緑茶飲料市場は、国産茶葉高騰に加えて、市場では価格競争が依然続いているとみられることから収益面で板挟み状態にある。

 全国清涼飲料連合会(全清飲)の「2025年清涼飲料水生産数量及び生産者販売金額」によると、飲料市場の中でも緑茶飲料は生産者販売金額でコーヒー飲料等、炭酸飲料に次ぐ巨大市場のためシェアを求め価格競争が起きやすい。
シェアをにらみながらの価格転嫁の動きと価値発信に注目が集まる。

 原料茶葉の中で緑茶飲料用の引き合いが強い秋冬番茶(しゅうとうばんちゃ)は鹿児島茶市場で6倍近い平均価格での取引となったことで、3月1日出荷分から価格改定を実施したのは「お~いお茶」(伊藤園)と「綾鷹」(コカ・コーラシステム)。以降、追随の動きはみられない。

 国産茶葉は今年も高止まりを続け、鹿児島茶市場の4月平均単価は前年比1.7倍となった。国産茶葉の高騰を受け、原料を比較的廉価な海外産にシフトする動きも起きていると推察される。

 財務省貿易統計によると、2025年は緑茶の輸出が過去最大の1万2612tを記録した一方で、海外産茶葉の輸入が前年比約1.5倍の4610tに達し過去5年で最大量となった。輸入量は今年も増え続け、1-3月に2.4倍を記録。年間1万tに迫るペースで推移している。

 輸出量の増加は抹茶原料の碾茶(てんちゃ)によるところが大きく、仮に抹茶ブームが下火になってしまった場合、日本の茶産業が空洞化してしまう恐れがある。

 こうした危機感から伊藤園は、「お~いお茶」ブランドのパッケージに「純国産茶葉100%」と記載して5月18日から順次発売している。従来の表記に「純」の一文字を加えることでインパクトを持たせて国産茶葉である日本茶の価値を発信している。

 マーケティング施策としては、2025年シーズンに大谷翔平選手が放った63本のホームランをイラスト化したプレミアムデザインボトルを6月22日に発売開始する。
「お~いお茶 緑茶」600㎖サイズでは異例となる63種類を取り揃え話題化を図る。

 コカ・コーラシステムは「綾鷹」のコミュニケーション施策として、引き続き「ひとくち、ひといき。自分のリズムでいこう。」をブランドメッセージに掲げ、俳優の佐藤健さんを新たなブランドアンバサダーに迎えて20~30代の取り込みを図っている。
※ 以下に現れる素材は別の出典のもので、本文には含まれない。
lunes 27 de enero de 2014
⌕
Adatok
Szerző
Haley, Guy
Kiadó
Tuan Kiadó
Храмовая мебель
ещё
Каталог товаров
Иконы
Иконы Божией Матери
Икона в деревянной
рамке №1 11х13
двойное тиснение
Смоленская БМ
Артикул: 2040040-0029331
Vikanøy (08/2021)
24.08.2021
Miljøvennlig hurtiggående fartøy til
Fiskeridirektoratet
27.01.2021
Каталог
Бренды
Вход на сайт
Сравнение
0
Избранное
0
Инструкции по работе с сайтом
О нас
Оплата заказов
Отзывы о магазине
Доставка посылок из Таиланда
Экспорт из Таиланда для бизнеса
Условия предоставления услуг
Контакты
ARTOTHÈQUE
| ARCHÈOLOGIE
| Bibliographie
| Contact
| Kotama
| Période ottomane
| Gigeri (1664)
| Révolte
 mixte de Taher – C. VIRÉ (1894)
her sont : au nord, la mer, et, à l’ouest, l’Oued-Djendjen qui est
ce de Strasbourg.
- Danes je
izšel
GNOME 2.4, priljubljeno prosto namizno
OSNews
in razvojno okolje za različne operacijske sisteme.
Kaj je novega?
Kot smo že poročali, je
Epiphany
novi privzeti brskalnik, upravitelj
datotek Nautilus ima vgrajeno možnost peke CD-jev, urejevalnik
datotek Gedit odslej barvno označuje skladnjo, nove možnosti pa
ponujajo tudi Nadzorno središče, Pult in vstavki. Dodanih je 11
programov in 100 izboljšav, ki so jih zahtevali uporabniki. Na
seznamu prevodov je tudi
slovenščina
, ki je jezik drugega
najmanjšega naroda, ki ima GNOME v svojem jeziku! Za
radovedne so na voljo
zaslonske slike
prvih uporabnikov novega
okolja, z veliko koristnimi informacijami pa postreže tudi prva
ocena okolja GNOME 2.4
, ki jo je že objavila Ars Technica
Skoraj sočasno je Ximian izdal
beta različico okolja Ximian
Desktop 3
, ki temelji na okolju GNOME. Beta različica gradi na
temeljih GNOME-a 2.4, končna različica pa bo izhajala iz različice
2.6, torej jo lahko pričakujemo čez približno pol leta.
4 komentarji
 おにぎりと組んだ施策も継続。5月18日から「綾鷹」の特設店舗「おにぎり食堂 綾鷹屋」をキッチンカーで再現して全国5都市に出店し、日常のランチシーンでおにぎりと「綾鷹」の相性の良さを提案している。

 ブランドの原点である京都を掛け合わせることで、忙しい毎日に余白をもたらすような価値提供に取り組むのは、サントリービバレッジ&フードの「伊右衛門」。奈緒さんを起用したコミュニケーションを継続して展開している。

 キリンビバレッジは、緑茶飲料市場がコモディティ化しているとの見立てのもと、この流れを変えて魅力化を図るべく、スタンダード緑茶飲料の「生茶」本体を軸足としつつ新提案を行う。6月30日に「キリン 生茶ジャスミン香る緑茶」を期間限定で新発売し、以降も新提案を計画している。